Friday, March 10, 2006
Hell Plaza Googleplex
You can applaud recent movie biographies like Walk the Line and Capote if you wish. I was totally bored by them, but it doesn't matter. It's easy to show us a biography of someone's life. Here's my point: Movies don't challenge us anymore. They don't grip our national consciousness and dare us to look at ourselves and say, "My God, look how screwed up we are." Movies don't mock us—they don't shake us up. I remember the last great film that made me feel like that 10 years ago: Citizen Ruth. I can't think of anything more recently that made a social comment or that really blew my mind.
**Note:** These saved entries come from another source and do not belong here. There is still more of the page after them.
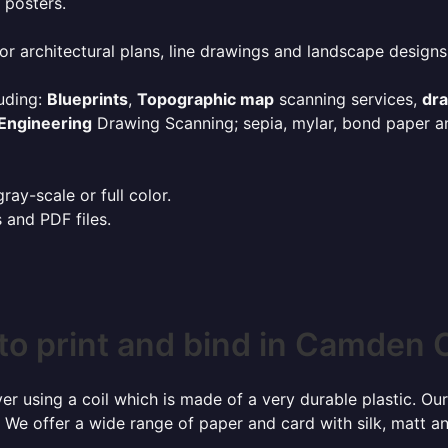
 posters.
or architectural plans, line drawings and landscape designs
uding:
Blueprints
,
Topographic map
scanning services,
dr
Engineering
Drawing Scanning; sepia, mylar, bond paper an
ay-scale or full color.
s and PDF files.
to print and bind in Camden 
r using a coil which is made of a very durable plastic. Our
 We offer a wide range of paper and card with silk, matt an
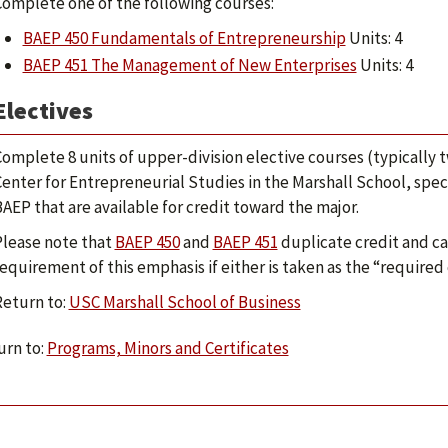
omplete one of the following courses:
BAEP 450 Fundamentals of Entrepreneurship
Units: 4
BAEP 451 The Management of New Enterprises
Units: 4
Electives
omplete 8 units of upper-division elective courses (typically t
enter for Entrepreneurial Studies in the Marshall School, specif
AEP that are available for credit toward the major.
Please note that
BAEP 450
and
BAEP 451
duplicate credit and ca
equirement of this emphasis if either is taken as the “required
Return to:
USC Marshall School of Business
rn to:
Programs, Minors and Certificates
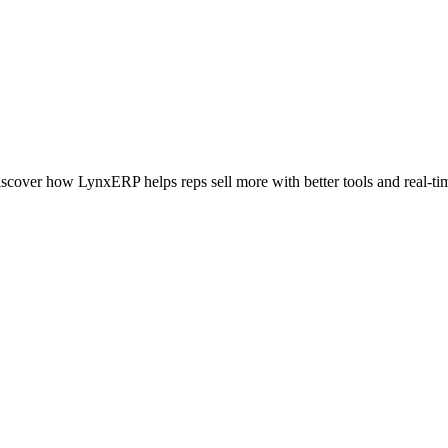
iscover how LynxERP helps reps sell more with better tools and real-tim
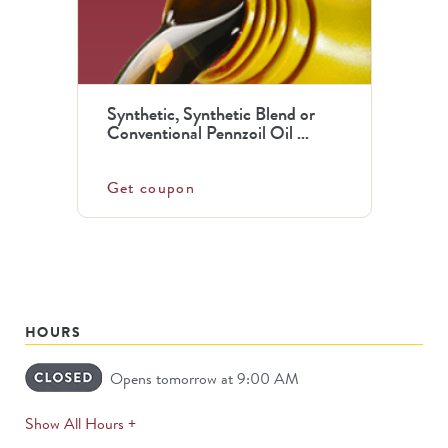
Synthetic, Synthetic Blend or
Conventional Pennzoil Oil ...
Get coupon
HOURS
Opens tomorrow at 9:00 AM
expands
Show All Hours +
permanently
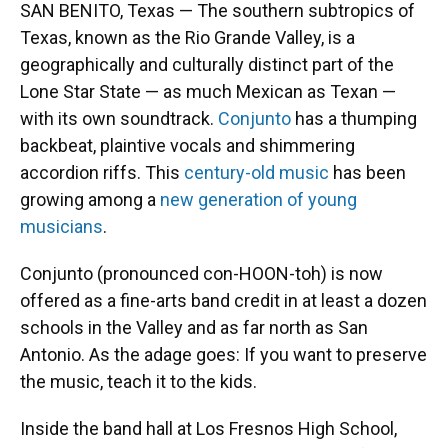
SAN BENITO, Texas — The southern subtropics of
Texas, known as the Rio Grande Valley, is a
geographically and culturally distinct part of the
Lone Star State — as much Mexican as Texan —
with its own soundtrack.
Conjunto
has a thumping
backbeat, plaintive vocals and shimmering
accordion riffs. This
century-old music
has been
growing among a
new generation of young
musicians
.
Conjunto (pronounced con-HOON-toh) is now
offered as a fine-arts band credit in at least a dozen
schools in the Valley and as far north as San
Antonio. As the adage goes: If you want to preserve
the music, teach it to the kids.
Inside the band hall at Los Fresnos High School,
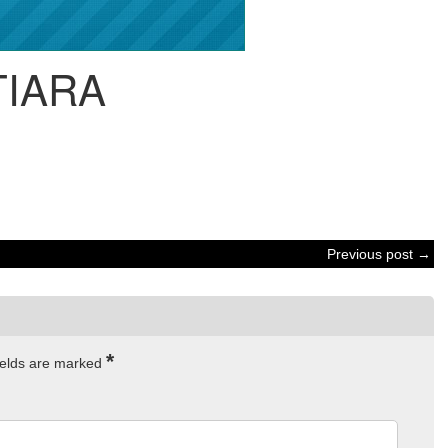
TIARA
Previous post →
*
ields are marked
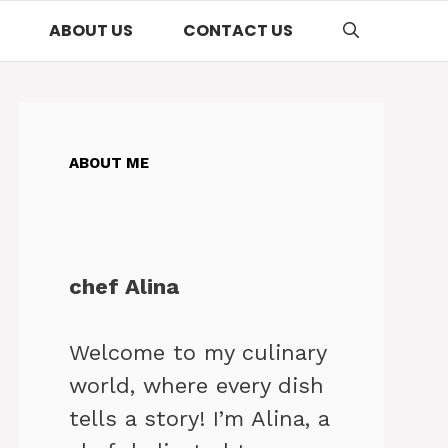
ABOUT US
CONTACT US
ABOUT ME
chef Alina
Welcome to my culinary
world, where every dish
tells a story! I’m Alina, a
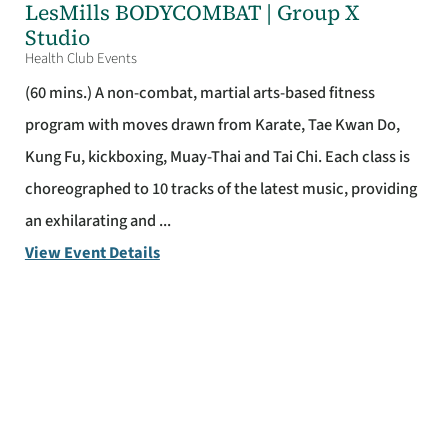
LesMills BODYCOMBAT | Group X
Studio
Health Club Events
(60 mins.) A non-combat, martial arts-based fitness
program with moves drawn from Karate, Tae Kwan Do,
Kung Fu, kickboxing, Muay-Thai and Tai Chi. Each class is
choreographed to 10 tracks of the latest music, providing
an exhilarating and ...
View Event Details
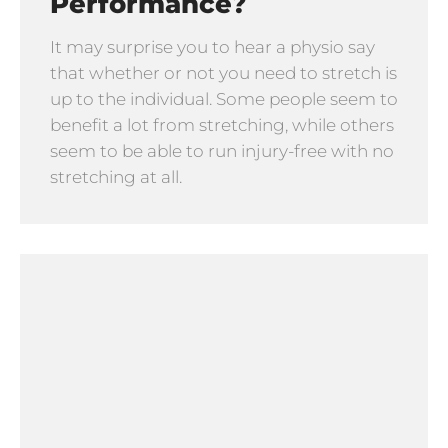
Performance?
It may surprise you to hear a physio say
that whether or not you need to stretch is
up to the individual. Some people seem to
benefit a lot from stretching, while others
seem to be able to run injury-free with no
stretching at all.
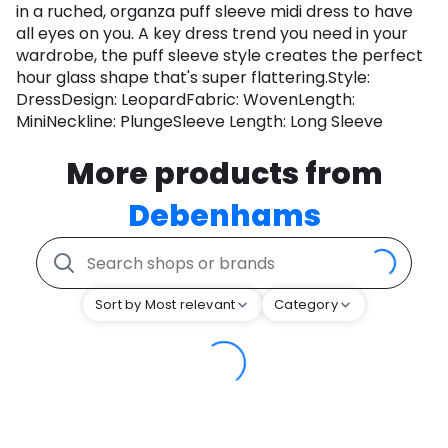
in a ruched, organza puff sleeve midi dress to have
all eyes on you. A key dress trend you need in your
wardrobe, the puff sleeve style creates the perfect
hour glass shape that's super flattering.Style:
DressDesign: LeopardFabric: WovenLength:
MiniNeckline: PlungeSleeve Length: Long Sleeve
More products from
Debenhams
Sort by Most relevant
Category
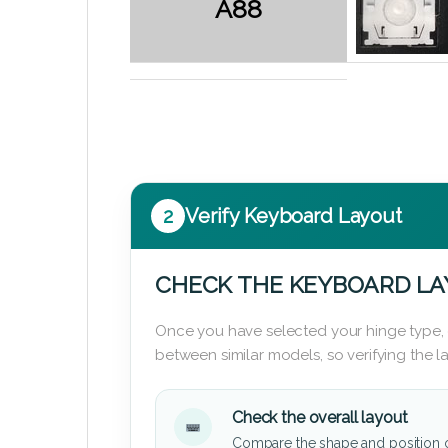
A88
2
Verify Keyboard Layout
CHECK THE KEYBOARD L
Once you have selected your hinge type,
between similar models, so verifying the 
Check the overall layout
Compare the shape and position 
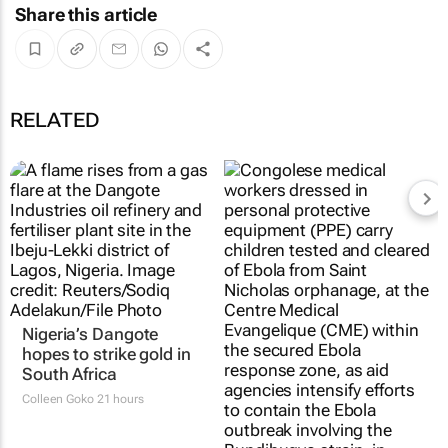
Share this article
RELATED
Nigeria’s Dangote
hopes to strike gold in
South Africa
Colleen Goko
21 hours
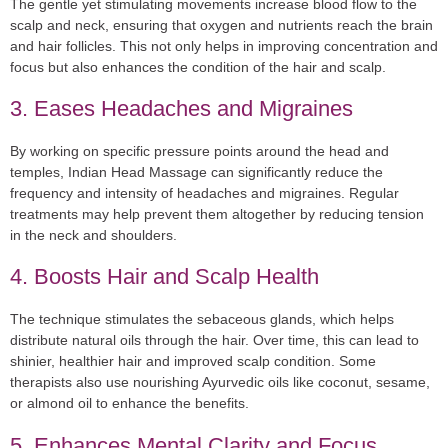
The gentle yet stimulating movements increase blood flow to the
scalp and neck, ensuring that oxygen and nutrients reach the brain
and hair follicles. This not only helps in improving concentration and
focus but also enhances the condition of the hair and scalp.
3. Eases Headaches and Migraines
By working on specific pressure points around the head and
temples, Indian Head Massage can significantly reduce the
frequency and intensity of headaches and migraines. Regular
treatments may help prevent them altogether by reducing tension
in the neck and shoulders.
4. Boosts Hair and Scalp Health
The technique stimulates the sebaceous glands, which helps
distribute natural oils through the hair. Over time, this can lead to
shinier, healthier hair and improved scalp condition. Some
therapists also use nourishing Ayurvedic oils like coconut, sesame,
or almond oil to enhance the benefits.
5. Enhances Mental Clarity and Focus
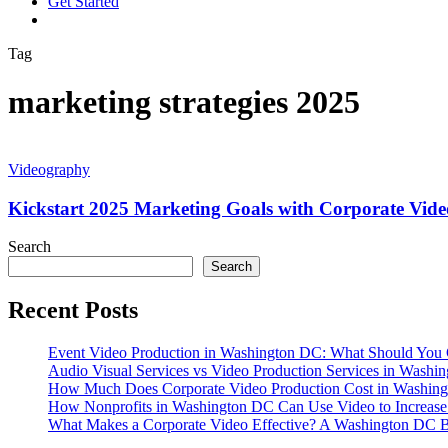
G
e
t
S
t
a
r
t
e
d
vimeo
linkedin
youtube
instagram
Tag
marketing strategies 2025
Kickstart
2025
Videography
Marketing
Goals
Kickstart 2025 Marketing Goals with Corporate Vide
with
Corporate
Search
Video
Search
Production
Recent Posts
Event Video Production in Washington DC: What Should You 
Audio Visual Services vs Video Production Services in Washin
How Much Does Corporate Video Production Cost in Washing
How Nonprofits in Washington DC Can Use Video to Increas
What Makes a Corporate Video Effective? A Washington DC B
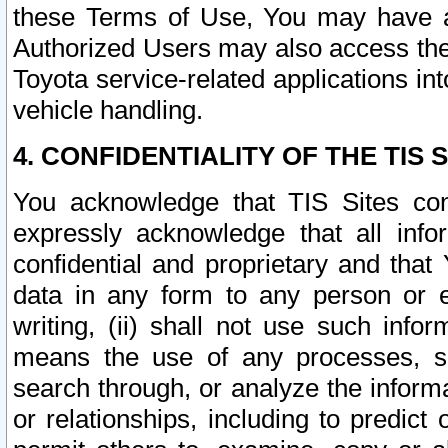
these Terms of Use, You may have ac
Authorized Users may also access the
Toyota service-related applications in
vehicle handling.
4. CONFIDENTIALITY OF THE TIS S
You acknowledge that TIS Sites con
expressly acknowledge that all info
confidential and proprietary and that 
data in any form to any person or 
writing, (ii) shall not use such inf
means the use of any processes, sof
search through, or analyze the informa
or relationships, including to predict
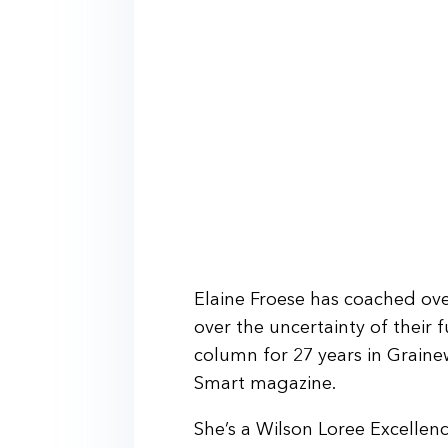
Elaine Froese has coached ove
over the uncertainty of their 
column for 27 years in Graine
Smart magazine.
She’s a Wilson Loree Excelle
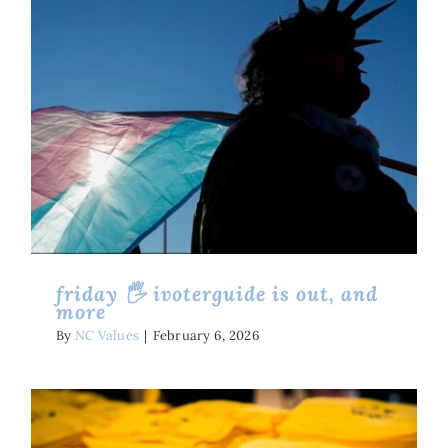
Friday 🖐 IVoterGuide Is Out,
And More
Friday Five
Issues
friday 🖐 ivoterguide is out, and
more
By
NC Values
|
February 6, 2026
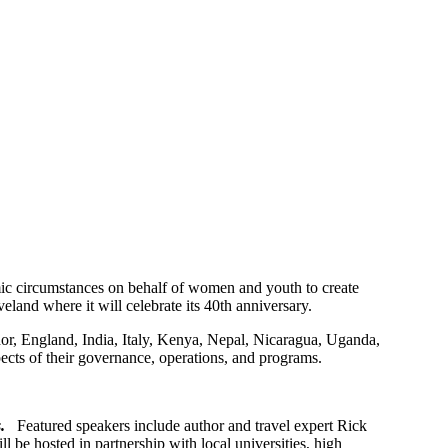
omic circumstances on behalf of women and youth to create
eland where it will celebrate its 40th anniversary.
or, England, India, Italy, Kenya, Nepal, Nicaragua, Uganda,
pects of their governance, operations, and programs.
s.
Featured speakers include author and travel expert Rick
e hosted in partnership with local universities, high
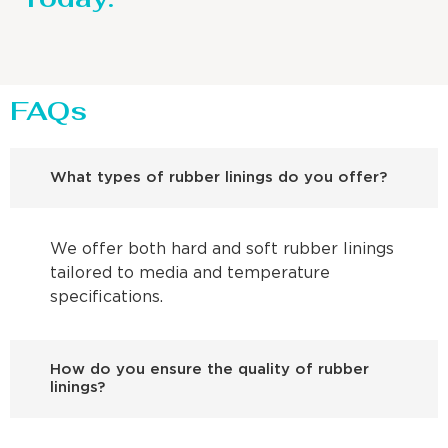
FAQs
What types of rubber linings do you offer?
We offer both hard and soft rubber linings
tailored to media and temperature
specifications.
How do you ensure the quality of rubber
linings?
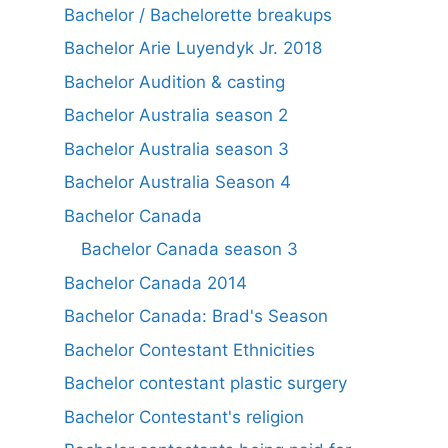
Bachelor / Bachelorette breakups
Bachelor Arie Luyendyk Jr. 2018
Bachelor Audition & casting
Bachelor Australia season 2
Bachelor Australia season 3
Bachelor Australia Season 4
Bachelor Canada
Bachelor Canada season 3
Bachelor Canada 2014
Bachelor Canada: Brad's Season
Bachelor Contestant Ethnicities
Bachelor contestant plastic surgery
Bachelor Contestant's religion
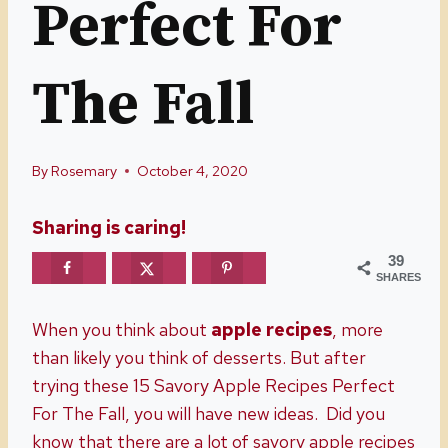
Perfect For
The Fall
By
Rosemary
October 4, 2020
Sharing is caring!
39
SHARES
When you think about
apple recipes
, more
than likely you think of desserts. But after
trying these 15 Savory Apple Recipes Perfect
For The Fall, you will have new ideas. Did you
know that there are a lot of savory apple recipes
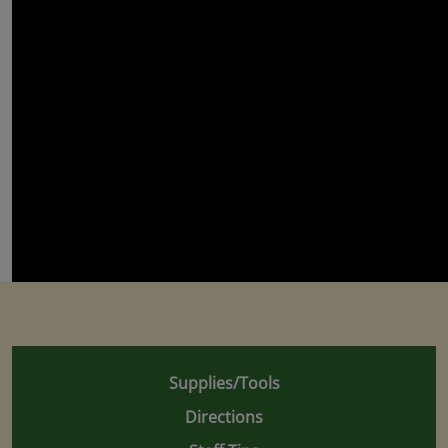
Supplies/Tools
Directions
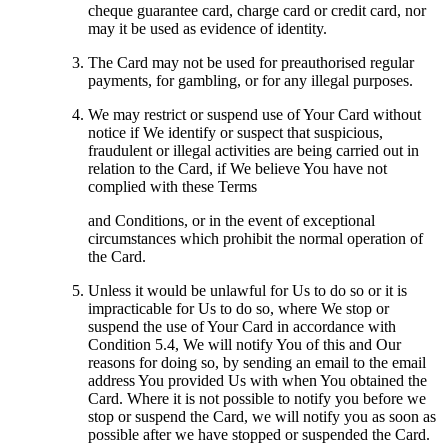
cheque guarantee card, charge card or credit card, nor
may it be used as evidence of identity.
The Card may not be used for preauthorised regular
payments, for gambling, or for any illegal purposes.
We may restrict or suspend use of Your Card without
notice if We identify or suspect that suspicious,
fraudulent or illegal activities are being carried out in
relation to the Card, if We believe You have not
complied with these Terms
and Conditions, or in the event of exceptional
circumstances which prohibit the normal operation of
the Card.
Unless it would be unlawful for Us to do so or it is
impracticable for Us to do so, where We stop or
suspend the use of Your Card in accordance with
Condition 5.4, We will notify You of this and Our
reasons for doing so, by sending an email to the email
address You provided Us with when You obtained the
Card. Where it is not possible to notify you before we
stop or suspend the Card, we will notify you as soon as
possible after we have stopped or suspended the Card.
And now is the perfect time—when states are banning abortion and politics are steeped so highly in religious ideals. We're becoming the same kind of nation we purport to despise, where fanaticism rules the roost, and religious smugness turns dangerous. Have we all gone insane? But our movies don't reflect it anymore, and that's OK, because finally we have a big-screen version of Bewitched, with I Dream of Jeannie coming right down the pike. Where are the Cuckoo's Nests, the Rockys, the Godfathers? While Hollywood cranks out sequel after sequel, remake after remake, trotting out tired cliches and warmed-over scripts and idiotic star vehicles, the only place to find fresh, dramatic, funny and genuinely engaging stories is on TV. How motherfuckingly ironic it is that the movies have become TV, while TV has become the last bastion for original thinking?